Davacı vekili tarafından davalı aleyhine verilen dilekçe ile rücuen tazminat istenmesi üzerine mahkemece yapılan yargılama sonunda davanın kabulüne dair verilen kararın Yargıtayda duruşmalı olarak incelenmesi davalı vekili tarafından istenilmekle daha önceden belirlenen duruşma günü için yapılan tebligat üzerine duruşmalı temyiz eden davalı vekilleri ile karşı taraftan davacı vekili geldiler. Açık duruşmaya başlandı. Süresinde olduğu anlaşılan temyiz dilekçesinin kabulüne karar verildikten ve hazır bulunanların sözlü açıklamaları dinlendikten sonra taraflara duruşmanın bittiği bildirildi. Dosyanın görüşülmesine geçildi.
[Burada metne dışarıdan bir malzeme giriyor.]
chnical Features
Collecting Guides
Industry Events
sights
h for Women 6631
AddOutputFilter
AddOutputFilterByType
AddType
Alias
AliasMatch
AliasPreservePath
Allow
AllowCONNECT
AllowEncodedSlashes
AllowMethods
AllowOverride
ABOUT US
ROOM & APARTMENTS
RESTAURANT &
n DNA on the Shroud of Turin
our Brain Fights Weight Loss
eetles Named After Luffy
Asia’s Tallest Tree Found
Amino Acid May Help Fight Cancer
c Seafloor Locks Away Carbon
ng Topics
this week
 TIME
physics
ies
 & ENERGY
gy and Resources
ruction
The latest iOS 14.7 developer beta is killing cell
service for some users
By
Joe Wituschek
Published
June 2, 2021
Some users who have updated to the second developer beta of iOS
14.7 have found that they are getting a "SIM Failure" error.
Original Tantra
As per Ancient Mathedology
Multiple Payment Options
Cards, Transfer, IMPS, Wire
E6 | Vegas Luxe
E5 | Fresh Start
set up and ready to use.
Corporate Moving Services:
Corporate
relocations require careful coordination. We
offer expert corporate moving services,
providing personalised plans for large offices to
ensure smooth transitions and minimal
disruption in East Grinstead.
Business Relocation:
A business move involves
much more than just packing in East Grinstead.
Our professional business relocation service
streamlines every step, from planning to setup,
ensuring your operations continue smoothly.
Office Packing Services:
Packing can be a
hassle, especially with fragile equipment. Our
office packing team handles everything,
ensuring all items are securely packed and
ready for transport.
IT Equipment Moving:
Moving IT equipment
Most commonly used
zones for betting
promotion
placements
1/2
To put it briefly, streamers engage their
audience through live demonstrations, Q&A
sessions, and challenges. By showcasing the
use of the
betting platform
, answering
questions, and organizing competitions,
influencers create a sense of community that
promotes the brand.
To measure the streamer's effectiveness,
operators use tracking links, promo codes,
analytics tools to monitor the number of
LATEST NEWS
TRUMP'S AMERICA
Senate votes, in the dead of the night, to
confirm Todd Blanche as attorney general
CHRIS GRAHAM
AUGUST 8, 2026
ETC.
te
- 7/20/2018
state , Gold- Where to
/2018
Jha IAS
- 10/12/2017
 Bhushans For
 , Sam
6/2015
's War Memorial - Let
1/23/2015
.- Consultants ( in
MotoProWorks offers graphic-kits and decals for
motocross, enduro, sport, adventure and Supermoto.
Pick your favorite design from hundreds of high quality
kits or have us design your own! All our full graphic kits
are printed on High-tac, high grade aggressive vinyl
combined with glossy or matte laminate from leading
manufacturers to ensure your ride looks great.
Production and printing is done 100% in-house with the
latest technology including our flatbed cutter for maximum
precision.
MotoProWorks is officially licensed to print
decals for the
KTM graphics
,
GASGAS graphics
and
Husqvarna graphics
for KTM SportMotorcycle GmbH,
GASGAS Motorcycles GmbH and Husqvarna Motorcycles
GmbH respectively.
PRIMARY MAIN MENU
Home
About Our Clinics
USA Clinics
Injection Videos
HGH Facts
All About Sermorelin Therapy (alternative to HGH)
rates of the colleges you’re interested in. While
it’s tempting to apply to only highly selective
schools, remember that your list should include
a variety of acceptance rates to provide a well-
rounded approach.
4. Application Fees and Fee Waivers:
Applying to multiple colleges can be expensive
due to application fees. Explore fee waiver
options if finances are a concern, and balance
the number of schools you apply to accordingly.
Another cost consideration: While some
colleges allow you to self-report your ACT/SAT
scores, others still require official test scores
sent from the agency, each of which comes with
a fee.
Taraflar arasında yapılan yargılamanın son oturumunda hüküm olarak gerekçeli kararda açıklanacağı gibi tespit edilen tutarın ödeme tarihinden itibaren yasal faiziyle birlikte davalıdan alınarak davacıya verilmesine fazlaya ilişkin talebin reddine karar verilmişken daha sonra yazılan gerekçeli kararda davanın kabulü ile tazminatın ödeme tarihinden itibaren yasal faiziyle birlikte davalıdan alınarak davacıya verilmesine karar verilmiş böylece kısa kararla gerekçeli karar arasında açık bir çelişki ortaya çıkmıştır.
Böyle bir durumun bozma nedeni oluşturacağına ve bozmadan sonra mahkemenin önceki kısa kararla bağlı olmaksızın çelişkiyi giderme koşuluyla vicdani kanaatine göre karar verebileceğine Yargıtay İçtihadı Birleştirme Kurulunca karar verilmiştir.
Mahkemece yapılacak iş önceki kısa kararla bağlı olmaksızın kısa karara uygun olarak gerekçesini yeniden düzenlemek veya gerekçeye uygun nitelikte yeni bir kısa karar oluşturmak ve bu şekilde kısa kararla gerekçeli karar arasındaki çelişkiyi gidermektir.